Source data
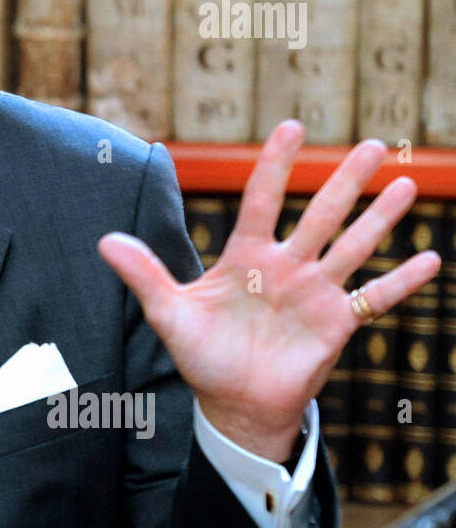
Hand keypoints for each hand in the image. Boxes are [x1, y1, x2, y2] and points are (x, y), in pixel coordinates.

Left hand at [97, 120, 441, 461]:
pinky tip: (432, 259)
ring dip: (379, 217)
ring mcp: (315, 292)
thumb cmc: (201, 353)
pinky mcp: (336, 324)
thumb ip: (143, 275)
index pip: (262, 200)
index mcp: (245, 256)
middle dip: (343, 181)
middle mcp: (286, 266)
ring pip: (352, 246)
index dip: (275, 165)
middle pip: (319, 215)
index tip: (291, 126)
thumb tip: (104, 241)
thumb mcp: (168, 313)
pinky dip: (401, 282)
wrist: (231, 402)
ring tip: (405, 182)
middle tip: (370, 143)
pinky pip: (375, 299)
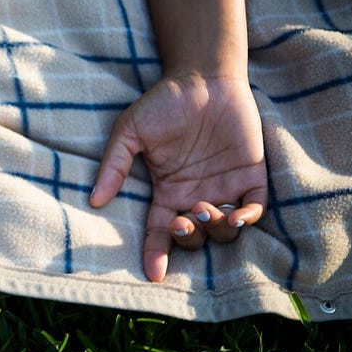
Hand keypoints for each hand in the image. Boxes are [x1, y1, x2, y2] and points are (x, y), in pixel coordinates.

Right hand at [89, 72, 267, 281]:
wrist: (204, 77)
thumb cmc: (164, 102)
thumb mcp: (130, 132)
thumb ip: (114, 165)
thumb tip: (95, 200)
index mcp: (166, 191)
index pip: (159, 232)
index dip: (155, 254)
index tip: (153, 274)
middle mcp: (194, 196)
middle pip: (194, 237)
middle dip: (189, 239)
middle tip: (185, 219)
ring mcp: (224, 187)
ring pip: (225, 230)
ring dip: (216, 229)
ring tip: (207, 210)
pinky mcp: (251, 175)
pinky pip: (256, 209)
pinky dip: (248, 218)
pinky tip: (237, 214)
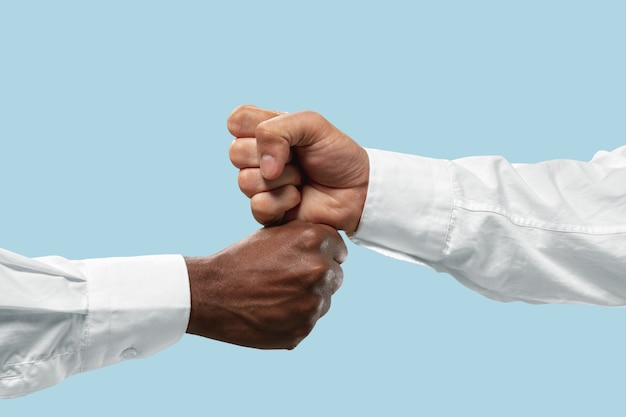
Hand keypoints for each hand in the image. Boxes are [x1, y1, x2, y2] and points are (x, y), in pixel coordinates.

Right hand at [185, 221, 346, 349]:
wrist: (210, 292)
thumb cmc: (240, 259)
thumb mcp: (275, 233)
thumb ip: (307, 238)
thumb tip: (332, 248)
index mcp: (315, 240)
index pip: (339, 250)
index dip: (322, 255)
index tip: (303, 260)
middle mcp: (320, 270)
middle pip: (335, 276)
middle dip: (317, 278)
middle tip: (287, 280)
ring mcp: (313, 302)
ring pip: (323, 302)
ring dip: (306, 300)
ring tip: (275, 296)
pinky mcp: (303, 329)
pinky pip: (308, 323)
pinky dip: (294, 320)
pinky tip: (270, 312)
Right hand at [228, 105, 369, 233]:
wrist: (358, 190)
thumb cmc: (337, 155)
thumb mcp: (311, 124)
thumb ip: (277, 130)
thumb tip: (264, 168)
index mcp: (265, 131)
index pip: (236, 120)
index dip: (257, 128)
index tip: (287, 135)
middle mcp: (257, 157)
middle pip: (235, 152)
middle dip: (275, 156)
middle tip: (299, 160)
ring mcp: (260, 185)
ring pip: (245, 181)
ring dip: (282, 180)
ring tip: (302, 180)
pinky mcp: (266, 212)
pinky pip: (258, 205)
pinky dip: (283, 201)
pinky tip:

What the exercise asks:
Write the records above out again word for word, skipping each picture.

Exercise response:
Hand keypoints for each hand in the image. Boxes are [x1, y1, x2, y2] and points are (x, y), in pixel coordinates.

Left hand at [97, 120, 441, 461]:
pinky tip: (432, 259)
ring dip: (379, 217)
ring mcp: (315, 292)
thumb cmc: (201, 353)
pinky mcp: (336, 324)
thumb ip: (143, 275)
index pip: (262, 200)
index mcp: (245, 256)
middle dip: (343, 181)
middle mcp: (286, 266)
ring pip: (352, 246)
index dip: (275, 165)
middle pip: (319, 215)
index tip: (291, 126)
thumb tip: (104, 241)
thumb mcp: (168, 313)
pinky dip: (401, 282)
wrist: (231, 402)
ring tip: (405, 182)
middle tip: (370, 143)
pinky pip: (375, 299)
Hand keypoints for each hand in the image. Boxes are [x1, y1, x2, y2] and points are (x, y), in pixel coordinates.

Right hand at [89, 72, 267, 281]:
wrist: (204, 77)
thumb cmc: (164, 102)
thumb mcp: (130, 132)
thumb ip: (114, 165)
thumb tip: (95, 200)
index mcp: (166, 191)
index pip: (159, 232)
index dip: (155, 254)
index tip: (153, 274)
middle mcp: (194, 196)
middle pip: (194, 237)
middle dip: (189, 239)
middle tip: (185, 219)
ring mcp: (224, 187)
ring pip: (225, 230)
ring dip: (216, 229)
ring tip: (207, 210)
pinky mcp: (251, 175)
pinky pip: (256, 209)
pinky dip: (248, 218)
pinky tip: (237, 214)
Hand keypoints for each hand in the image. Boxes are [x1, y1, x2, y2] and points are (x, y), in pixel coordinates.

Right hand at [185, 221, 346, 349]:
wrist: (210, 292)
thumb cmc: (240, 259)
thumb mcp: (275, 233)
thumb ip: (307, 238)
thumb tip: (332, 248)
index mcp: (315, 240)
index pip: (339, 250)
index dip: (322, 255)
index tip: (303, 260)
middle mcp: (320, 270)
middle pip: (335, 276)
middle dip: (317, 278)
middle tip: (287, 280)
ring mcp: (313, 302)
ring pip: (323, 302)
ring dip: (306, 300)
ring tip: (275, 296)
pinky mcp: (303, 329)
pinky pip: (308, 323)
pinky dip: (294, 320)
pinky tip: (270, 312)
Right hand at [228, 105, 369, 233]:
wrist: (358, 190)
thumb cmc: (337, 155)
thumb mcp: (311, 124)
thumb ip: (277, 130)
thumb tip: (264, 168)
index mcp: (265, 131)
index pip: (236, 120)
index dip: (257, 128)
index tip: (287, 135)
middle mcp: (257, 157)
middle pip: (235, 152)
middle dip: (275, 156)
middle tip: (299, 160)
ring mcp: (260, 185)
ring pip: (245, 181)
ring dip: (282, 180)
ring tip: (302, 180)
pinky mcp: (266, 212)
pinky pip: (258, 205)
pinky dip: (283, 201)
pinky tip:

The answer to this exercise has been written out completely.